Where no editor had gone before - Back in the Day

Post, Feb, 2003 by Christine Bunish

LOS ANGELES -- When something becomes routine it's often hard to remember a time when it wasn't commonplace. Just a decade ago Steven J. Cohen, A.C.E., made history when he edited director Martha Coolidge's Lost in Yonkers, the first studio feature cut on an Avid system -- a precursor to the modem Media Composer.

None of us knew how to do this," Cohen reminds us. "The only models were a handful of film-based features done with the Montage Editdroid or CMX 6000." When Cohen took on Lost in Yonkers, an adaptation of Neil Simon's play about two brothers growing up with eccentric relatives, he assumed the role of editing pioneer.

Cohen actually had more experience with digital editing than many of his colleagues in the early 1990s. Although he had cut Coolidge's Rambling Rose in 1991 on a Moviola, he used a Montage system on the director's MOW Bare Essentials and a Montage 2H hybrid digital tape machine on her made-for-TNT feature Crazy in Love.

After the 2H, Cohen used an Avid to edit the HBO original movie Teamster Boss, the first TV movie to use an Avid and conform a film negative. He had extensive talks with Avid founder Bill Warner and others about Avid's next big challenge: a theatrical feature.

"The image quality by this time was adequate, storage was awkward but you could do it," he recalls. The big hurdle was that Avid was "a 30 fps system trying to edit 24 fps material. "Then, Avid co-founder Eric Peters gave Cohen a white paper "which indicated the system could digitize and play out material at 30 frames but work internally at 24 frames. Avid knew this was good," says Cohen, "but wondered what it meant to me.

Cohen soon realized that if Avid had solved the frame-rate issue, "this was everything. I told Eric If you can do this, you can do a perfect change list and you can own Hollywood.' My impression was that change lists were a new idea at Avid at the time."

Cohen understood that "what was glamorous for Avid engineers were things like realtime digital effects and a beautiful interface. A change list was a piece of paper used by a human being sitting at a splicer. There wasn't a lot of glory in it. But this was the empowering technology that would allow the equipment to spread to feature films."

ENLISTING SUPPORT

Avid made the commitment to support Cohen and provide him with what he needed to edit Lost in Yonkers. Martha Coolidge was "eager to be an early adopter, and her support was essential," he reports. "She trusted me and was willing to say,' If you can make this work I want it' She understood that the equipment could be very powerful creatively, allowing you to do things more quickly, more flexibly. She had already seen some of this on the hybrid show we did."

Cohen had to sell the studio on using an Avid, however." There was a certain risk from the studio's point of view," he says. "If I failed, they had a potential economic problem." Cohen and Coolidge met with Columbia executive Gary Martin who "had confidence that we could make it work His was a critical 'yes.' I will always be grateful to him for it"

WORK BEGINS

Cohen began Lost in Yonkers without working change list software. "Once we were into dailies we had cut list software and eventually we got change lists.
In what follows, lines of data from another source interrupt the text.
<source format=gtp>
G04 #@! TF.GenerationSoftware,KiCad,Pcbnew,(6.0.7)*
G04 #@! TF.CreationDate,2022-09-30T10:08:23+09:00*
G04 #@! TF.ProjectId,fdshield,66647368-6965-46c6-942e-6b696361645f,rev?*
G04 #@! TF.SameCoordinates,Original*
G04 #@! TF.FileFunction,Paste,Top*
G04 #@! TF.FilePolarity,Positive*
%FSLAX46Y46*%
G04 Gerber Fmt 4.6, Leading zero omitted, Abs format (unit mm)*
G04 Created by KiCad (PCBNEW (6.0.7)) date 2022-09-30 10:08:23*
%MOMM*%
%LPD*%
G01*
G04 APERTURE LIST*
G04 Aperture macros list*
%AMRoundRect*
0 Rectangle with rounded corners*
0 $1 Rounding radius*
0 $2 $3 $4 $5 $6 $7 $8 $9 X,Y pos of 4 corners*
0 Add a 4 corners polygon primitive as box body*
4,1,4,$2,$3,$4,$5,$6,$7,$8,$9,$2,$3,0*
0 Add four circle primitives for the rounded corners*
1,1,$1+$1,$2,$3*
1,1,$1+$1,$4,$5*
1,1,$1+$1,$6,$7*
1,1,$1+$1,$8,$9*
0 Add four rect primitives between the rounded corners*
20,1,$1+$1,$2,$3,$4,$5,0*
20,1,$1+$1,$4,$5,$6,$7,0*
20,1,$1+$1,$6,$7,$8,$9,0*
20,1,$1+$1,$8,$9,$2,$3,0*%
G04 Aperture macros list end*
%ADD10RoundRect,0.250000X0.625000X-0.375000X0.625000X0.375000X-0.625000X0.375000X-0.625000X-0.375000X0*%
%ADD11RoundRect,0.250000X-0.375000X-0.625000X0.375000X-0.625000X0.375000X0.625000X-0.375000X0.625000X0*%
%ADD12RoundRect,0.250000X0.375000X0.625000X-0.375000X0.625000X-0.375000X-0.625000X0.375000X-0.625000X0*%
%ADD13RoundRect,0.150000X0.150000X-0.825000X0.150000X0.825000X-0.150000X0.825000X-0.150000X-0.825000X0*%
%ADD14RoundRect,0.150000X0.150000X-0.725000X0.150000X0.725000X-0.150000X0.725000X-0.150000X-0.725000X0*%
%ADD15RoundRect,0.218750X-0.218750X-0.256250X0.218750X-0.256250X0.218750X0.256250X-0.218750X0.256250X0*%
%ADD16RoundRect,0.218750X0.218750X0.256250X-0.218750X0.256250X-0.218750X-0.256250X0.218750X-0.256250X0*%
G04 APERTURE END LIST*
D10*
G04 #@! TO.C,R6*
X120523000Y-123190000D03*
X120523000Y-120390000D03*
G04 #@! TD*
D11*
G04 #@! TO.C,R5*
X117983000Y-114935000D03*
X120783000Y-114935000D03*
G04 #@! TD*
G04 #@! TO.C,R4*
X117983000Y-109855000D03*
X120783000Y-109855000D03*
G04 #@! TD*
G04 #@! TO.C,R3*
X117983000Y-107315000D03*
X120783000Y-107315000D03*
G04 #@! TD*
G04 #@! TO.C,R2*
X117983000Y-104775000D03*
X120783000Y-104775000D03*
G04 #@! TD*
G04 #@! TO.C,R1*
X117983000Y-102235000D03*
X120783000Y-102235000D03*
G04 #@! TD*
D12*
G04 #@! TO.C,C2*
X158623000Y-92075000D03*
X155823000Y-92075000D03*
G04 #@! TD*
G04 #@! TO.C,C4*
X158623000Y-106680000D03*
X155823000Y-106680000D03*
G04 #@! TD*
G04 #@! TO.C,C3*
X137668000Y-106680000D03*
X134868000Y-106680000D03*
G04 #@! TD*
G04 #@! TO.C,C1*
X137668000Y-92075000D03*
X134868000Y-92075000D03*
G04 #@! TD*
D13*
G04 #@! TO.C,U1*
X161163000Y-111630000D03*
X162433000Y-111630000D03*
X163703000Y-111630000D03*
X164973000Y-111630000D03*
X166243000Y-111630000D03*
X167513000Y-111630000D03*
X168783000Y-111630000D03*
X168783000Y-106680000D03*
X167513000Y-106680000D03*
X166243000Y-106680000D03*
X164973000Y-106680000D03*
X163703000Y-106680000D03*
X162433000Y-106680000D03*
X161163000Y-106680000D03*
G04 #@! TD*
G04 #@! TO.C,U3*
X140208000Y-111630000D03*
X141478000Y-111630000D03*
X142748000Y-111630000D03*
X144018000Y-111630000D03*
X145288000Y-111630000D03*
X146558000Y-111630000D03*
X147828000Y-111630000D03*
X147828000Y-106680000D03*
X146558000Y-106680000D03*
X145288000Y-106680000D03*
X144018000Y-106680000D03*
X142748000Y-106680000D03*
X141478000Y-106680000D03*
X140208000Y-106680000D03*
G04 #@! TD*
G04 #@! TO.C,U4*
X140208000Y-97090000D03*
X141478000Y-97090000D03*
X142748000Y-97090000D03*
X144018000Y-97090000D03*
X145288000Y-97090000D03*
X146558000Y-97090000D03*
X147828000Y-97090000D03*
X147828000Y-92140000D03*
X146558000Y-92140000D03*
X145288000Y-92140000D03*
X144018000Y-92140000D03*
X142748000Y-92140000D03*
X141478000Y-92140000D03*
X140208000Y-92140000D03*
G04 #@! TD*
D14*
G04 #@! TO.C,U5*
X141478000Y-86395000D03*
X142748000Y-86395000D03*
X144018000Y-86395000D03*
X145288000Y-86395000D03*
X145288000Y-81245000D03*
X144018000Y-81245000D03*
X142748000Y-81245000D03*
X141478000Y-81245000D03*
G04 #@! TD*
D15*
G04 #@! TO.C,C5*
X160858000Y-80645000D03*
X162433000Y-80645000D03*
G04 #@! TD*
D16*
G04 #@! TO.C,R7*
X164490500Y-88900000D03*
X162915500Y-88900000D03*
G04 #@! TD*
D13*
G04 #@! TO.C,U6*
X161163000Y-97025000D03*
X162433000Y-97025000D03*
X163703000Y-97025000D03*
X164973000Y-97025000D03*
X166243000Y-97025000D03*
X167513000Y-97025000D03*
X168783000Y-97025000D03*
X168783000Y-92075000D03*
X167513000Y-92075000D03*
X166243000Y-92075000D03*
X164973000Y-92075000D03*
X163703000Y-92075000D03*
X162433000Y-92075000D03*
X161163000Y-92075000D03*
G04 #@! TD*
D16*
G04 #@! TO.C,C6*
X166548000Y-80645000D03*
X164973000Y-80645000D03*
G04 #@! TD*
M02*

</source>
It more or less worked at the beginning; there were some problems we could fix and some we couldn't -- and there are some things I still wish for. List software in general needs a big test environment with lots of material. You can't really evaluate it in a cubicle."
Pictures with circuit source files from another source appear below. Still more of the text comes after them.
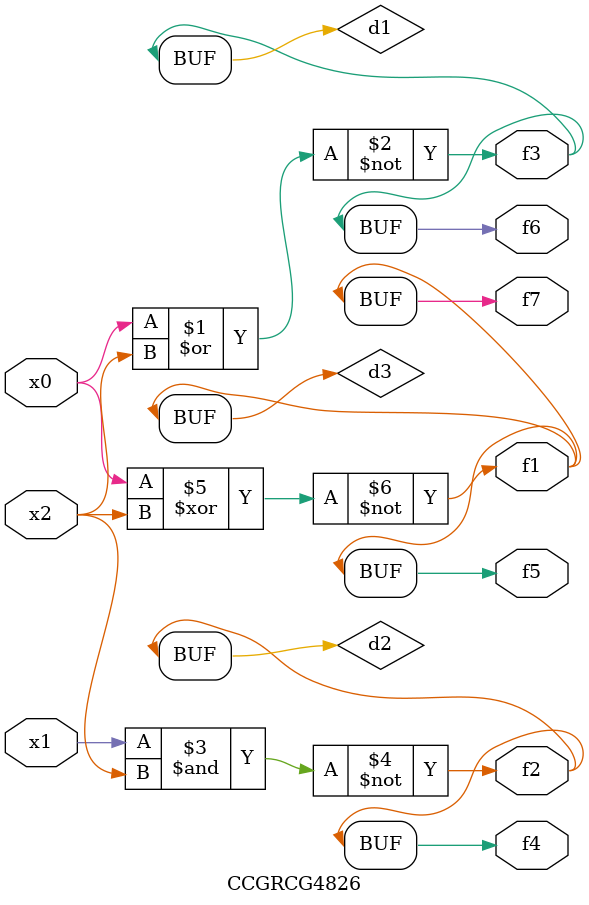
<source format=v>
module CCGRCG4826(
	input x0, x1, x2,
	output f1, f2, f3, f4, f5, f6, f7
);

	wire d1, d2, d3;

	nor (d1, x0, x2);
	nand (d2, x1, x2);
	xnor (d3, x0, x2);
	assign f1 = d3;
	assign f2 = d2;
	assign f3 = d1;
	assign f4 = d2;
	assign f5 = d3;
	assign f6 = d1;
	assign f7 = d3;
endmodule

</source>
Even with bugs, "the system allowed us to cut digitally with all the creative advantages that implies, but we could screen film whenever we wanted. We could make changes digitally and go back and screen again. That was the revolutionary step -- we could evolve the show, keep the sound department up to date and keep screening it. It was one of the key things that sold the idea to the studio, for whom the preview process is critical."

After Cohen finished editing Lost in Yonkers he realized the world had changed. "I edited film for a longtime, and I loved cutting on a Moviola, but after that it was hard to imagine going back" says Cohen, who still uses Avids today. After Yonkers, he became an Avid consultant, helping to develop many of the features in their next big release, Version 5. He was the first to use it on a feature, Coolidge's Angie.

"Although it was well established in TV, even as late as 1995, people were not certain that digital editing would take over for features," Cohen points out. "Could film editors learn this technology? We were people who practiced our craft with Scotch tape and rubber bands, and used a machine whose engineering had a lot in common with a sewing machine. Most people did learn it because what really matters is talent, not technical prowess. Now we're facing another major change with 24p, digital intermediate and digital distribution -- the second digital revolution.

"The advantages to using an Avid really haven't changed from those early days," Cohen observes. "You can make more creative decisions in less time."